**** 条目一览 ****
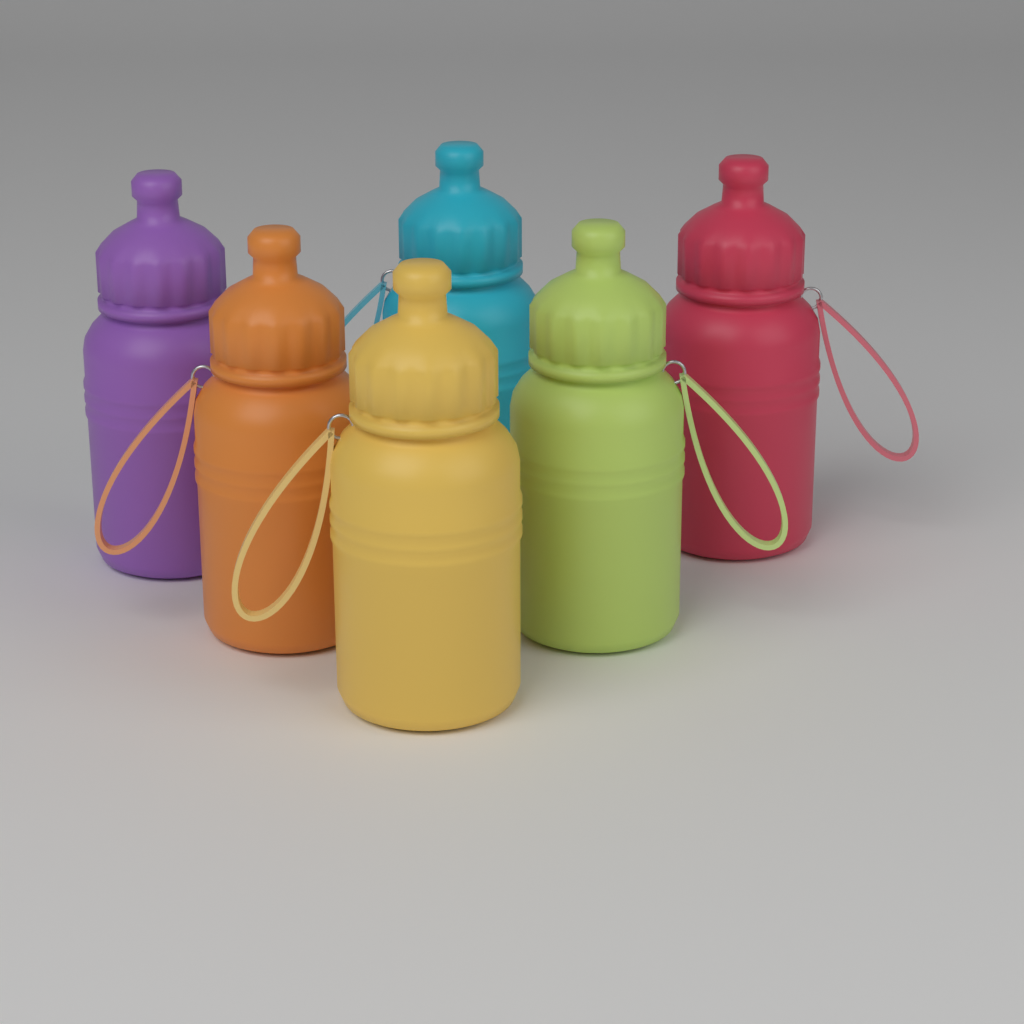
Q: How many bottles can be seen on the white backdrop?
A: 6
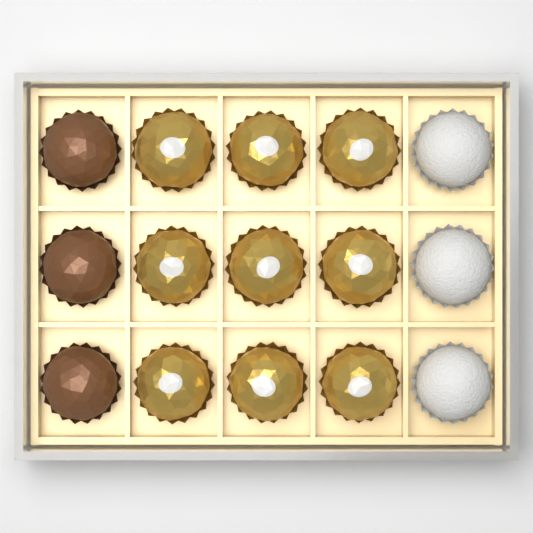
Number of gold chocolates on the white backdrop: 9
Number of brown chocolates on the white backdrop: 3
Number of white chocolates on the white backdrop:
****
将以上全部条目逐行整理成 JSON 字符串列表，每行一个字符串，空行略去。图片不要放进答案。

[
  "Q: How many bottles can be seen on the white backdrop?",
  "A: 6",
  "Number of gold chocolates on the white backdrop: 9",
  "Number of brown chocolates on the white backdrop: 3",
  "Number of white chocolates on the white backdrop:"
]